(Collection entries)

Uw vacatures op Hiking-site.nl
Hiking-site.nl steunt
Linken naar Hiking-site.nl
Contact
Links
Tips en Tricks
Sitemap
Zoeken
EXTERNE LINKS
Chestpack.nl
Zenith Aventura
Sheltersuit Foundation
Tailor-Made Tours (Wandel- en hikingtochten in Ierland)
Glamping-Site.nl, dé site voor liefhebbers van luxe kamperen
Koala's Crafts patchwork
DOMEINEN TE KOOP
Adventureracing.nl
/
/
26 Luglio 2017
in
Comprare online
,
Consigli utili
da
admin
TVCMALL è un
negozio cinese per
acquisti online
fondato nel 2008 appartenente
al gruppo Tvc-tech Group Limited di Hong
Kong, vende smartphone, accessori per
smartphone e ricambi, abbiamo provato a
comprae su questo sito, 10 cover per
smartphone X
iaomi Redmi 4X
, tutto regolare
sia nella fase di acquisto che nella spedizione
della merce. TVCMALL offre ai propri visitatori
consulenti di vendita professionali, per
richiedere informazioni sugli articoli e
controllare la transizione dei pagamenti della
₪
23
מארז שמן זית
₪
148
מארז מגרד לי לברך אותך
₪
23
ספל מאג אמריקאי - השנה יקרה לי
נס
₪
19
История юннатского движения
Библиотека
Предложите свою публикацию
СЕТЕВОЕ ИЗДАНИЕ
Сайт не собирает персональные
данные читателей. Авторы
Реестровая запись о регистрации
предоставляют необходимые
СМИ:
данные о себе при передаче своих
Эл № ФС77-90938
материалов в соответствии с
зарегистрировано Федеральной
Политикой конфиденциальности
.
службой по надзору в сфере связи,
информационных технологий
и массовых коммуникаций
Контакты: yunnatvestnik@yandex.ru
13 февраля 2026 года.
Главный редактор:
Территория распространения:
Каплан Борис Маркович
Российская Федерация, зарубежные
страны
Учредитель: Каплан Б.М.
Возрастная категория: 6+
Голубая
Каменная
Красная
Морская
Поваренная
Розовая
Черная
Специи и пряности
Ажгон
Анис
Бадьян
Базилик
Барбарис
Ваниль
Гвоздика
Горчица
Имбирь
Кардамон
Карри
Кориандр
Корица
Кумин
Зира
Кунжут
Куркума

• _Work order_
All lines from the start of the entries through the line where "Tailor-Made Tours (Wandel- en" sits should be duplicated exactly, with nothing else in the output.

• _Solution to the exercise_
Uw vacatures op Hiking-site.nl
Hiking-site.nl steunt
Linken naar Hiking-site.nl
Contact
Links
Tips en Tricks
Sitemap
Zoeken
EXTERNE LINKS
Chestpack.nl
Zenith Aventura
Sheltersuit Foundation
Tailor-Made Tours (Wandel- en hikingtochten in Ierland)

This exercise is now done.